Commence alors une nouvelle quête, dans le labyrinthe de la capitale haïtienne et celui des émotions de Saraphina.
Tu as choisi d’évoquer un retour aux sources et une nouvelle vie pour Jude et Saraphina. Comment chacun aborde ce nouveau changement de vie ?
Bien sûr, Jude, qui a déjà vécu en Haïti, n’a pas de problèmes d’adaptation. En revanche, Saraphina, au début, n’accepte pas ce pays où les gens sont trop noirs, où le soleil est trop chaud, où la pluie est trop forte, où la misère est trop présente.
C’est au travers des bananes frites, comme un sentiment de déjà vu, qu’elle va malgré elle accepter de faire ses premiers pas dans la culture haïtienne.
Plus qu’un retour aux sources, c’est surtout une prise de conscience, aidée par les contes et les sages conseils du griot Papa Nsoah, que l’on est partout chez soi. Finalement, ce que Saraphina cherche, c’est sa place, et elle s’aperçoit que sa place, elle la porte en elle.
Tes filles ont-elles été tes premières lectrices pour cette histoire ? Comment l’ont-elles accueillie ?
Mes filles n’ont pas encore lu mon roman, qui vient tout juste de sortir (elles aiment lire mes romans quand ils sont sous leur forme définitive), mais nous en avons beaucoup parlé. Elles en connaissent la trame, les personnages, les thèmes. Ma deuxième fille (9 ans) m’a dit qu’elle avait un peu peur de le lire et de découvrir des choses sur Haïti qu’elle n’est peut-être pas encore prête à entendre… Quand nous avons lu ensemble les premières lignes du livre, elle a pleuré. Je n’ai pas insisté et lui laisse le temps : elle le lira quand elle le sentira.
Que voudrais-tu que l’on retienne de la lecture de ton roman ?
C’est un roman qui évoque des grands thèmes comme le racisme, l’esclavage, la pauvreté, la quête des origines ancestrales…
C’est aussi un roman d’amour et d’amitié.

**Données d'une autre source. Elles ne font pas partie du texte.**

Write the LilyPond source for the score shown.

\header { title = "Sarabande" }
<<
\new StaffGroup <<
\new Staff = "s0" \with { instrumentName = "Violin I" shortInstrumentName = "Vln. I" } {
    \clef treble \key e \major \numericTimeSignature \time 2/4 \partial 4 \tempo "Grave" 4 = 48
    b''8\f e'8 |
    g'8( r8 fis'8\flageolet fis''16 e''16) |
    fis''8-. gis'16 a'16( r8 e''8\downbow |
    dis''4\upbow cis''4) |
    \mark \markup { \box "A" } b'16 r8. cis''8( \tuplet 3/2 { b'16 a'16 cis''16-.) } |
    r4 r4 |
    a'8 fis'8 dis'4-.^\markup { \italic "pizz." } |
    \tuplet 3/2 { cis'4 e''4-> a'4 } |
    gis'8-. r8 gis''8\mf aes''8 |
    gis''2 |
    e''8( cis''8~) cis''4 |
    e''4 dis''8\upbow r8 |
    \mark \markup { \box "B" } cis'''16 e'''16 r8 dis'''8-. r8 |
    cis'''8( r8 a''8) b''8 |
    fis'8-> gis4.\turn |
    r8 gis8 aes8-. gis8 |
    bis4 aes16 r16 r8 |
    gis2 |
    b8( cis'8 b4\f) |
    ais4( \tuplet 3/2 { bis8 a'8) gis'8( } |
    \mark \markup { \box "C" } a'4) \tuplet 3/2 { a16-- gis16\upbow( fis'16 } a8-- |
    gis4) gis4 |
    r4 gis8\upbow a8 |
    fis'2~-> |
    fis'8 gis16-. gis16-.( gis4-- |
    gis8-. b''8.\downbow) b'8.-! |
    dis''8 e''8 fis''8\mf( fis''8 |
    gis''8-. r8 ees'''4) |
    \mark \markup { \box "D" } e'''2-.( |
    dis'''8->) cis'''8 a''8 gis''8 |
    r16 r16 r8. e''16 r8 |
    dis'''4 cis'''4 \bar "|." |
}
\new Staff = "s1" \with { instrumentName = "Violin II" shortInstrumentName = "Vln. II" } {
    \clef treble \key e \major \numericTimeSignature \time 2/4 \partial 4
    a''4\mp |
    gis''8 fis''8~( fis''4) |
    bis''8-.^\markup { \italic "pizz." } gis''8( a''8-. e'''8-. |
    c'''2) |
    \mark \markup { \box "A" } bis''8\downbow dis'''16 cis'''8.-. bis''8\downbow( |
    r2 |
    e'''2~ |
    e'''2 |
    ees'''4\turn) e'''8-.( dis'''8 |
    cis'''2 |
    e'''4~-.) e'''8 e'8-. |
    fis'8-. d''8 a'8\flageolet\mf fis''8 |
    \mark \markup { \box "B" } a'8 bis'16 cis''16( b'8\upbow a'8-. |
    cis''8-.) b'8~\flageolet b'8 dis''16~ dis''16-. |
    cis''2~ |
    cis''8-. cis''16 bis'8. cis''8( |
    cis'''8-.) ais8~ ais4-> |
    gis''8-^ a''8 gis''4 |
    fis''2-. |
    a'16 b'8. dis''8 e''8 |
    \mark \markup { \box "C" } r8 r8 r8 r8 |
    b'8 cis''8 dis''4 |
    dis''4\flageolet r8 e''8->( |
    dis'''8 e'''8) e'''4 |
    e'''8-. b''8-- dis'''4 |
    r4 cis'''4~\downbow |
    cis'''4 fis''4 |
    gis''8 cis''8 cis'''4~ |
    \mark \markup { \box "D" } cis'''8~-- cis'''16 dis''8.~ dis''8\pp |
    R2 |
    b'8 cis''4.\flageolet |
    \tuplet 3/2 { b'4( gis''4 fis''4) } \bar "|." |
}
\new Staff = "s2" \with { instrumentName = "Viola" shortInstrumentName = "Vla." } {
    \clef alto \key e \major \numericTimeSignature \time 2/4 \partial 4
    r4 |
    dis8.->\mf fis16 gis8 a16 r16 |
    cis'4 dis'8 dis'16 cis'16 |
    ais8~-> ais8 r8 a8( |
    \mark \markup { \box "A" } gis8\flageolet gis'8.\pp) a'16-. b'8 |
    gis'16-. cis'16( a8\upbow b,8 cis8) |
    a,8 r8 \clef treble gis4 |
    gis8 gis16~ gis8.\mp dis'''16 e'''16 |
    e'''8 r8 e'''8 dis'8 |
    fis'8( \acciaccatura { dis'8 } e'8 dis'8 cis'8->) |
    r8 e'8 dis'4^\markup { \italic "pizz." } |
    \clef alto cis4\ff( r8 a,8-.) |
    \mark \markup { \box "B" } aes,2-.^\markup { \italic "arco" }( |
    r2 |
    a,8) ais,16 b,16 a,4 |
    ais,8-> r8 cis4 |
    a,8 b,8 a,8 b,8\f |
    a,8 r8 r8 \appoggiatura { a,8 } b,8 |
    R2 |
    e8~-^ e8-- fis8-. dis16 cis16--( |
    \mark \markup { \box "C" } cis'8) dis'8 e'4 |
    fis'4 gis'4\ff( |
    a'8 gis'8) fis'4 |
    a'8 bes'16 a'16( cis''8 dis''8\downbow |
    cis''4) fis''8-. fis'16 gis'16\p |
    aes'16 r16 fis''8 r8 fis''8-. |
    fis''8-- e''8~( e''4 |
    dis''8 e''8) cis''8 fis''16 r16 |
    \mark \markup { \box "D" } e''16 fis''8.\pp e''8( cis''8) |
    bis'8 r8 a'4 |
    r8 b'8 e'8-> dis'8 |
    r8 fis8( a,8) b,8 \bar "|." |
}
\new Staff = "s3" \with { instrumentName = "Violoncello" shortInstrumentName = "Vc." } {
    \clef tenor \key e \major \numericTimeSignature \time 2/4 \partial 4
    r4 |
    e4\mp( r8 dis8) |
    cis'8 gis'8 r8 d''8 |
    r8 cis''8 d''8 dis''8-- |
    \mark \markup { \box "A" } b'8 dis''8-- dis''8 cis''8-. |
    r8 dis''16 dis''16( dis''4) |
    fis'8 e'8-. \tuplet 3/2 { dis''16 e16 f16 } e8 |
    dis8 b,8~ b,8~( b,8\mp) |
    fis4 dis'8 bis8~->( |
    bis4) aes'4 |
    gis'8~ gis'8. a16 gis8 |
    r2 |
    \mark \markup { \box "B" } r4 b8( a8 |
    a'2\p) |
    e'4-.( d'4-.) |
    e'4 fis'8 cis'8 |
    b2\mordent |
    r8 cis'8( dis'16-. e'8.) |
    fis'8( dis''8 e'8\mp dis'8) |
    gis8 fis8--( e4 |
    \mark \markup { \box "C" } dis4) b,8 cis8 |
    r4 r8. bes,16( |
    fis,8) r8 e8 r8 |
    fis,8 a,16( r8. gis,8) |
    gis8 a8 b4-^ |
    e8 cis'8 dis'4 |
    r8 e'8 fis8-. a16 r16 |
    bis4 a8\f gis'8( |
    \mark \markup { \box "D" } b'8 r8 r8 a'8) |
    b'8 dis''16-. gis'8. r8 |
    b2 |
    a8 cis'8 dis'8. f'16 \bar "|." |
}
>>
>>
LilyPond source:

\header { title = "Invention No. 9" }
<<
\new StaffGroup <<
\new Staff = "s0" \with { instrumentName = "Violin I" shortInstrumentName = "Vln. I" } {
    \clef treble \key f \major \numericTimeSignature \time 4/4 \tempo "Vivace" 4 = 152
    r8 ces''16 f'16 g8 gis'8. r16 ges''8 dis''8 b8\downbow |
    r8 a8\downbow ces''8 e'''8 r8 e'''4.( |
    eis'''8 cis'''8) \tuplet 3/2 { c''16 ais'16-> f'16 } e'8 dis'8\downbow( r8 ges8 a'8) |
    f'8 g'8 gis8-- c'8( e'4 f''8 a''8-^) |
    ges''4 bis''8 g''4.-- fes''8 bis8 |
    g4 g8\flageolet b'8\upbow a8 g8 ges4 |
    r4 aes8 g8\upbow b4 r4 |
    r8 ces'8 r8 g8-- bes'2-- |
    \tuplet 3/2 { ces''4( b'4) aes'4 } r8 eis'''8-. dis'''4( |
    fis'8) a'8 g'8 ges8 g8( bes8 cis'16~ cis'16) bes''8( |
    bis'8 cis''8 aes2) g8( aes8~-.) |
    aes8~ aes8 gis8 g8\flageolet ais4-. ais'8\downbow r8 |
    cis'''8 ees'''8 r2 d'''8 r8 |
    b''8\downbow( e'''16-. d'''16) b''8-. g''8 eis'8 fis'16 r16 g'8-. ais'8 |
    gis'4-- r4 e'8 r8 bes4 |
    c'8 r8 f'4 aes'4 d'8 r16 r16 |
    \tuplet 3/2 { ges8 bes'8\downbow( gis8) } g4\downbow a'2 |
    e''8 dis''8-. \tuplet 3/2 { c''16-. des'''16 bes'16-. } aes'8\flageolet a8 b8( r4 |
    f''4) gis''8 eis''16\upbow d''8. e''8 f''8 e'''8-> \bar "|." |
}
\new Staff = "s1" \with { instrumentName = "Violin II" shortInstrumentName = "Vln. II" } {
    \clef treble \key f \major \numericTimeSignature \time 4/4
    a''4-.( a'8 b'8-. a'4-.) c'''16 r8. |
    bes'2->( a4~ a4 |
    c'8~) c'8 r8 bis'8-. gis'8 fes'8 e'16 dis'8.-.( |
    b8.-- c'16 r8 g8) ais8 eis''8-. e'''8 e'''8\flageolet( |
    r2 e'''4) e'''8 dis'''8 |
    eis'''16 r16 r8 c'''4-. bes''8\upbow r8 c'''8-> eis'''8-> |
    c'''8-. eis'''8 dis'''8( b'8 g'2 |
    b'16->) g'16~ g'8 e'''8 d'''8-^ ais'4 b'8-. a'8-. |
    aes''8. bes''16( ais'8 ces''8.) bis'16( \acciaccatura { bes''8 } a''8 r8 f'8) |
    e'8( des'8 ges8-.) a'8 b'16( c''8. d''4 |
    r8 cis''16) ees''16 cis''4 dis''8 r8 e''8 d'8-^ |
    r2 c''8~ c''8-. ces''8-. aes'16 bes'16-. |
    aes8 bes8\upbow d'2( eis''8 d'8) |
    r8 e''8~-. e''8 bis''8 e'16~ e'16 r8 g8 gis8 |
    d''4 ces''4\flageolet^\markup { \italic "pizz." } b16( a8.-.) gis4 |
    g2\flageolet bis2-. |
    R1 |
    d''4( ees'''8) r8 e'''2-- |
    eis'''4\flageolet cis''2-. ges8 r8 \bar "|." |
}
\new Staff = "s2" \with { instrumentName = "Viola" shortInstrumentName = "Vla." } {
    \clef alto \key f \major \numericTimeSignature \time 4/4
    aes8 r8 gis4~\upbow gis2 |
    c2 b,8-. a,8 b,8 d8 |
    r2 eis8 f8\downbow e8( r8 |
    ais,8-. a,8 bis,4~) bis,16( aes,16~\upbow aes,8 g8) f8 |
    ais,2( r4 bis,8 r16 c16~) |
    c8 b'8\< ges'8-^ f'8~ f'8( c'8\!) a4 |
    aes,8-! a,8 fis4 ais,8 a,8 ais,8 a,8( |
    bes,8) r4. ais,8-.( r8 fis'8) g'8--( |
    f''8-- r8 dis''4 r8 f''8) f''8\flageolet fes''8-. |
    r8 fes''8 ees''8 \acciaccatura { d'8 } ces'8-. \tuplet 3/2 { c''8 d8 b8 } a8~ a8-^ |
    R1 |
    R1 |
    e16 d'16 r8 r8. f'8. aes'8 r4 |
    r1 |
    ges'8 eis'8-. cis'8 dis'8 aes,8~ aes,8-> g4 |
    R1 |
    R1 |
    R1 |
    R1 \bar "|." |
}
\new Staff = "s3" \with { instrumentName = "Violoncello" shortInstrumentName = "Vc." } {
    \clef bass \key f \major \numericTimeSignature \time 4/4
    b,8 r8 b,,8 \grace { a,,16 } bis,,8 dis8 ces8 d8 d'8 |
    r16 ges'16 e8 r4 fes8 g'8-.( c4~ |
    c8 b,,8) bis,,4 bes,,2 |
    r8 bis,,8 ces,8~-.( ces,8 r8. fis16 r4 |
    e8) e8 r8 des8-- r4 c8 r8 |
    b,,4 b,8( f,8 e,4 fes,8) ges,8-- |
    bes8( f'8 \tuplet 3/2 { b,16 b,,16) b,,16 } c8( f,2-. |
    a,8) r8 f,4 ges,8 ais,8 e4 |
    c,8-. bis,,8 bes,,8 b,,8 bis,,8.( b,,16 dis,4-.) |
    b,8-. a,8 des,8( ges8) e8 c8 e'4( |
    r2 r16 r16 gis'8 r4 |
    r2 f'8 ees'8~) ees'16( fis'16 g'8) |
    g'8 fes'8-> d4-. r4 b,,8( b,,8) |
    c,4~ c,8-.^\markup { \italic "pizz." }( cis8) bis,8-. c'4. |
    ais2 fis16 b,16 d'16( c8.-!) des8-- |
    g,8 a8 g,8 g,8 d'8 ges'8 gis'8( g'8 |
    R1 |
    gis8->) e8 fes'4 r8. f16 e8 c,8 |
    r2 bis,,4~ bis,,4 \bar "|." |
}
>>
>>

C’est surtout un roman sur la quête identitaire, sujet qui me tient particulièrement à cœur.
J’espère que chaque enfant qui le lira retiendra qu’il est fondamental de voir l’autre dans son unicité et sa différence, sources de richesse.
J’espère aussi qu’il se questionnera sur l’importance de créer et renforcer sans cesse les liens qui permettent de s’adapter à son milieu. Parce que quand on est bien adapté, en harmonie avec les autres, son lieu de vie et surtout soi-même, tout en gardant en soi l’envie de découvrir le reste du monde et des hommes, c’est que notre place est la bonne.